--- PROVIDED INFORMATION ---
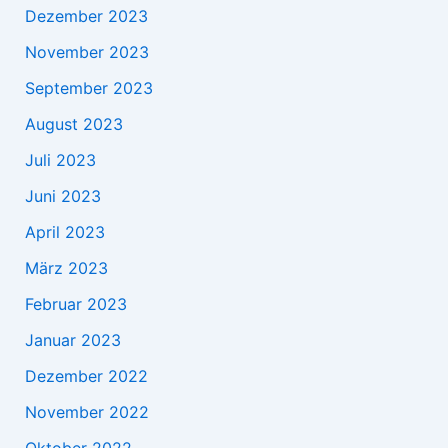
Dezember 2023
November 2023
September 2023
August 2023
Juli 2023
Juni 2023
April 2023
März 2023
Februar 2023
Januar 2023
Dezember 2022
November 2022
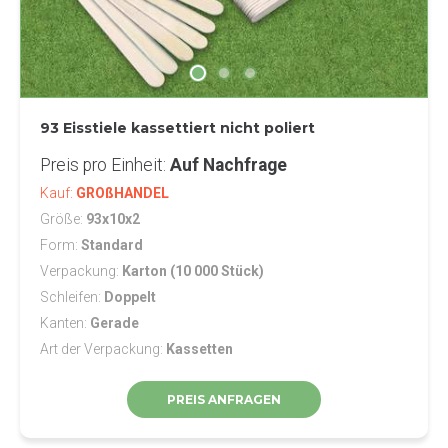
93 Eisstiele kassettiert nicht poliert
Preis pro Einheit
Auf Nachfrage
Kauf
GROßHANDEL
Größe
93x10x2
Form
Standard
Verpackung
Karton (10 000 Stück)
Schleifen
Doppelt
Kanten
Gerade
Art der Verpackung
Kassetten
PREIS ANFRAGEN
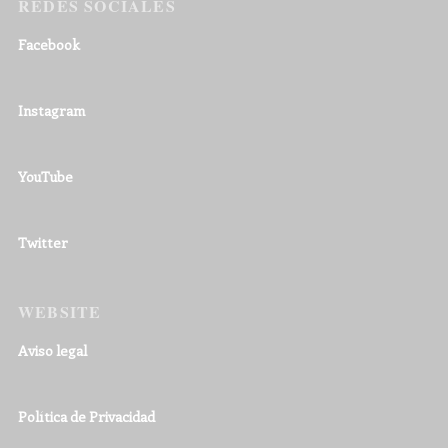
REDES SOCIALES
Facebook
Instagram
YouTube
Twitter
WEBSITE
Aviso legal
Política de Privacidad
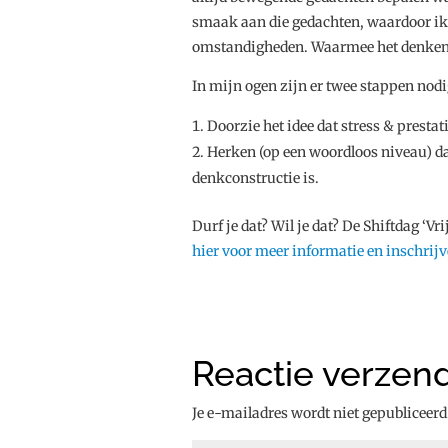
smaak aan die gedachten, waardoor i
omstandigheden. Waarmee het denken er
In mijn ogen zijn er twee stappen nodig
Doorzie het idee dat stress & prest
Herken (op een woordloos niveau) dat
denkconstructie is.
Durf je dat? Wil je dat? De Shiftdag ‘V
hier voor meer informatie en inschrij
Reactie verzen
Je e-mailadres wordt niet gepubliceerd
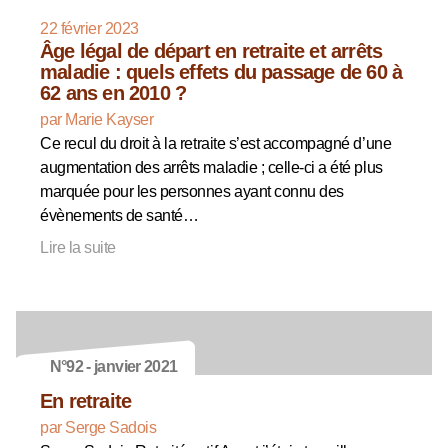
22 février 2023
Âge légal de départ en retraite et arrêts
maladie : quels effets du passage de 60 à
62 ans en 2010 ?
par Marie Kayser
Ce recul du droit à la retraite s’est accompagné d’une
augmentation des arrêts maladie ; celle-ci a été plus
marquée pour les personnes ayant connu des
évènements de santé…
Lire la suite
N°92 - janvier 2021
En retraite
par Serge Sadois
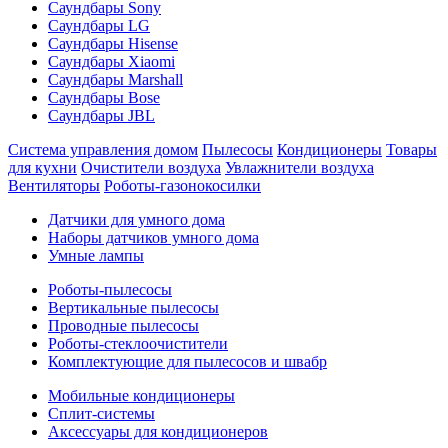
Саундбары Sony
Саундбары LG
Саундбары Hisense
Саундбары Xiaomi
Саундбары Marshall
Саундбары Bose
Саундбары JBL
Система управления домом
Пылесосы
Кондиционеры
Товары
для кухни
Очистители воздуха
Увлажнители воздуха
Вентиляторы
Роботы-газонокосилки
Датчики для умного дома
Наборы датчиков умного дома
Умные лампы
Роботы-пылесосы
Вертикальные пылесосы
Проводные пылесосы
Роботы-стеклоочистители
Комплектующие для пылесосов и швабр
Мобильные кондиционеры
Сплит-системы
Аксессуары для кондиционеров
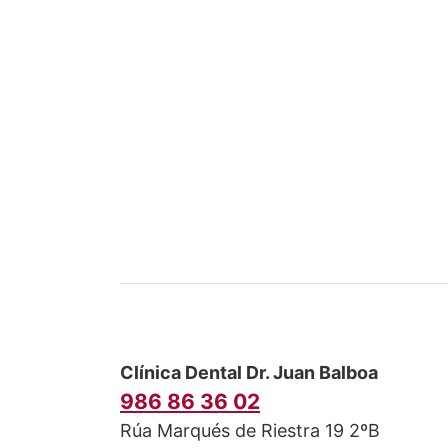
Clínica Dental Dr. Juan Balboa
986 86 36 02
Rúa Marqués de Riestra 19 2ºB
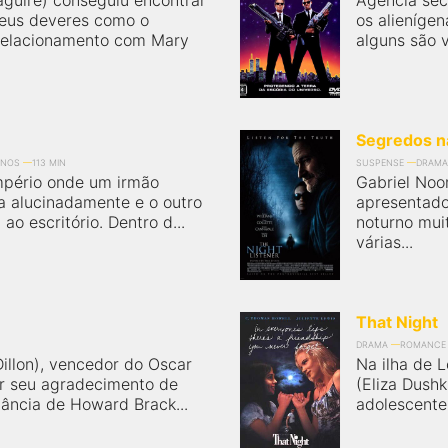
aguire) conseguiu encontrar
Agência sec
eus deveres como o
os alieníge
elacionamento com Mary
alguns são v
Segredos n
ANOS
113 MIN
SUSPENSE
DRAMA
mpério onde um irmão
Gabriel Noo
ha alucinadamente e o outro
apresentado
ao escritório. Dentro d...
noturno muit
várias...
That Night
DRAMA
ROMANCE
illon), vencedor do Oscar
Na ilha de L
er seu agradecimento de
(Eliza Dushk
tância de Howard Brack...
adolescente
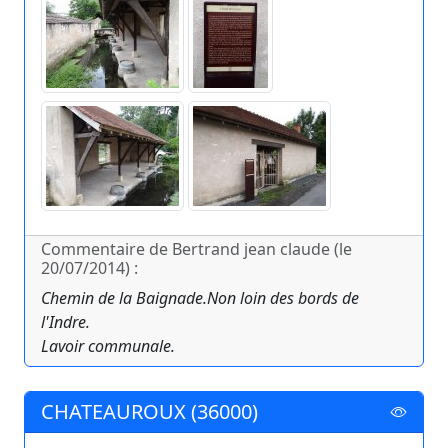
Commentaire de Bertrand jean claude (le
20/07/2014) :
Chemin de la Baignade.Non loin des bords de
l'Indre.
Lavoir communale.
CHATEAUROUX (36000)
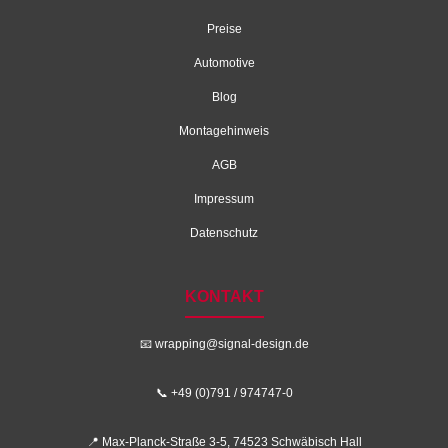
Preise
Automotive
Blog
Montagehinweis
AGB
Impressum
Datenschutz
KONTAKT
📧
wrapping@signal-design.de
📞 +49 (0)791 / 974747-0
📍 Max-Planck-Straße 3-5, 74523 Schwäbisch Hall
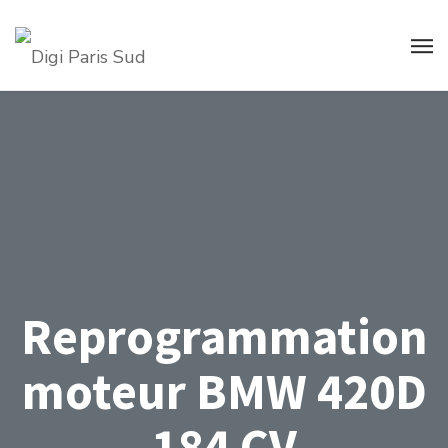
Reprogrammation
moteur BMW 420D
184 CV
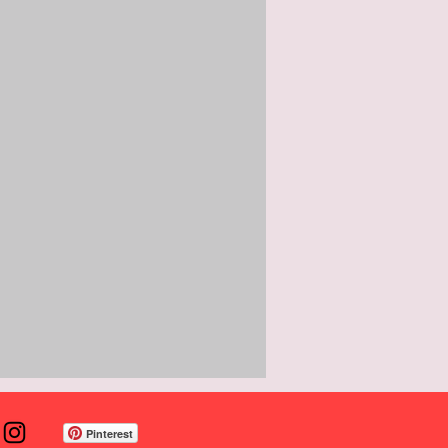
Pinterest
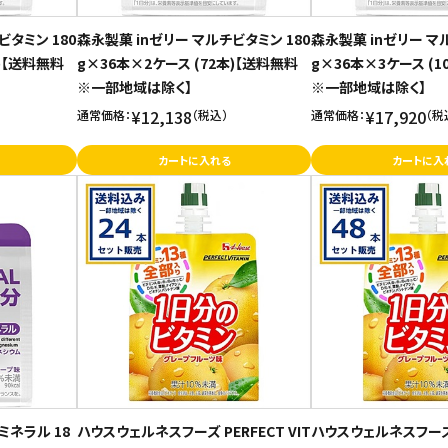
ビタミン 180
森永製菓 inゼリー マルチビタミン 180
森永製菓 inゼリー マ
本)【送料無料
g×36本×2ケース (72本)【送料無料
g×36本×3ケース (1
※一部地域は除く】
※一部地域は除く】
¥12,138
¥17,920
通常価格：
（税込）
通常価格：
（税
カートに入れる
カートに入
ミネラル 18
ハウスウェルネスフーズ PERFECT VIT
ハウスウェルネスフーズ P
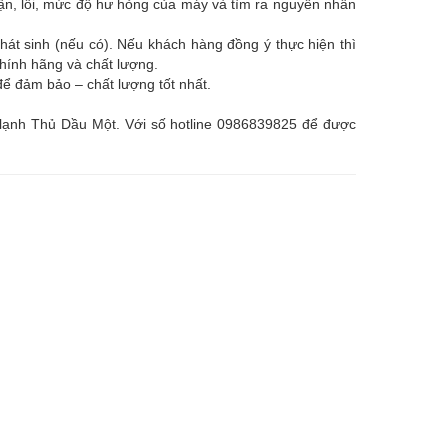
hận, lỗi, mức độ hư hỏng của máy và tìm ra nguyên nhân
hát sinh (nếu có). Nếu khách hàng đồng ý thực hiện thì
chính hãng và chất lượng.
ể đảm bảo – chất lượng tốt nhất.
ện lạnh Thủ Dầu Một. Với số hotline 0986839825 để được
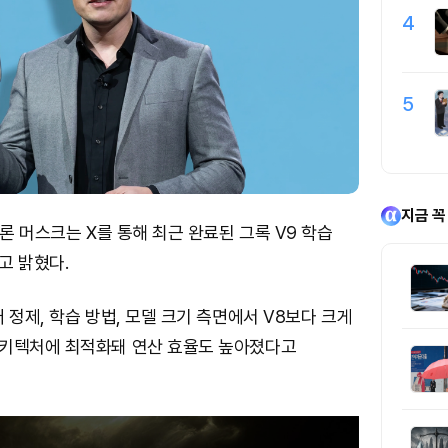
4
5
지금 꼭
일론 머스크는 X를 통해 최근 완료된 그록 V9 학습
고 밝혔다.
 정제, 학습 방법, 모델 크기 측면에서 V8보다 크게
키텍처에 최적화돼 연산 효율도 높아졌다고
---
- **GOAL OF THE EXERCISE**: All entries should be restated word for word; no images belong in the copy.

- **ANSWER FOR THIS EXERCISE**:
Dezember 2023
November 2023
September 2023
August 2023
Juli 2023
Juni 2023
April 2023
März 2023
Februar 2023
Januar 2023
Dezember 2022
November 2022
93 Eisstiele kassettiert nicht poliert
Preis pro Einheit
Auf Nachfrage
Kauf
GROßHANDEL
Größe
93x10x2
Form
Standard
Verpackung
Karton (10 000 Stück)
Schleifen
Doppelt
Kanten
Gerade
Art der Verpackung
Kassetten
PREIS ANFRAGEN
REDES SOCIALES
Facebook
Instagram
YouTube
Twitter
WEBSITE
Aviso legal
Política de Privacidad
smaak aan die gedachten, waardoor i
omstandigheden. Waarmee het denken er
In mijn ogen zijn er twee stappen nodig
Doorzie het idee dat stress & prest
Herken (op een woordloos niveau) dat
denkconstructie is.
Durf je dat? Wil je dat? De Shiftdag ‘V
hier voor meer informatie en inschrij
Reactie verzen
Je e-mailadres wordt niet gepubliceerd
22 février 2023
Âge légal de départ en retraite et arrêts
maladie : quels effets du passage de 60 à
62 ans en 2010 ?
par Marie Kayser
Ce recul du droit à la retraite s’est accompagné d’une
augmentation des arrêts maladie ; celle-ci a été plus
marquée pour les personnes ayant connu des
évènements de santé…
Lire la suite
N°92 - janvier 2021
En retraite
par Serge Sadois
Саундбары Sony
Саундбары LG
Саундбары Hisense
Саундбары Xiaomi
Саундбары Marshall
Саундбары Bose
Саундбары JBL
Система управления домом
Пылесосы
Кондиционеры
Товары
для кухни
Очистители воздуха
Увлажнители воздуха
Вентиляторы
Роботы-газонокосилки
Датчики для умного дома
Наборы датчиков умного дома
Умные лампы
Роботы-пылесосы
Вертикальные пылесосы
Проводные пылесосы
Роботы-стеклоочистители
Комплектующие для пылесосов и швабр
Мобильные кондиционеры
Сплит-системы
Аксессуары для кондиционеров
Clínica Dental Dr. Juan Balboa
986 86 36 02
Rúa Marqués de Riestra 19 2ºB
aguire) conseguiu encontrar
Agência sec
eus deveres como o
os alieníge
elacionamento com Mary
alguns são v
Segredos n
ANOS
113 MIN
SUSPENSE
DRAMA
mpério onde um irmão
Gabriel Noo
ha alucinadamente e o outro
apresentado
ao escritório. Dentro d...
noturno muit
várias...
That Night
DRAMA
ROMANCE
illon), vencedor do Oscar
Na ilha de L
er seu agradecimento de
(Eliza Dushk
tância de Howard Brack...
adolescente
Commentaire de Bertrand jean claude (le
20/07/2014) :
Chemin de la Baignade.Non loin des bords de
l'Indre.
Lavoir communale.
CHATEAUROUX (36000)
Preise
Automotive
Blog
Montagehinweis
AGB
Impressum
Datenschutz
KONTAKT
📧
wrapping@signal-design.de
📞 +49 (0)791 / 974747-0
📍 Max-Planck-Straße 3-5, 74523 Schwäbisch Hall
Reprogrammation
moteur BMW 420D
184 CV
Pinterest
ビタミン 180
森永製菓 inゼリー マルチビタミン 180
森永製菓 inゼリー マ
本)【送料無料
g×36本×2ケース (72本)【送料無料
g×36本×3ケース (1
※一部地域は除く】
※一部地域は除く】
¥12,138
¥17,920
通常価格：
（税込）
通常価格：
（税
カートに入れる
カートに入
ミネラル 18
ハウスウェルネスフーズ PERFECT VIT
ハウスウェルネスフーズ P
hận, lỗi, mức độ hư hỏng của máy và tìm ra nguyên nhân
hát sinh (nếu có). Nếu khách hàng đồng ý thực hiện thì
chính hãng và chất lượng.
ể đảm bảo – chất lượng tốt nhất.
ện lạnh Thủ Dầu Một. Với số hotline 0986839825 để được
4
5
지금 꼭
일론 머스크는 X를 통해 최근 완료된 그록 V9 학습
고 밝혔다.
 정제, 학습 방법, 모델 크기 측면에서 V8보다 크게
키텍처에 최적화돼 연산 효율도 높아졌다고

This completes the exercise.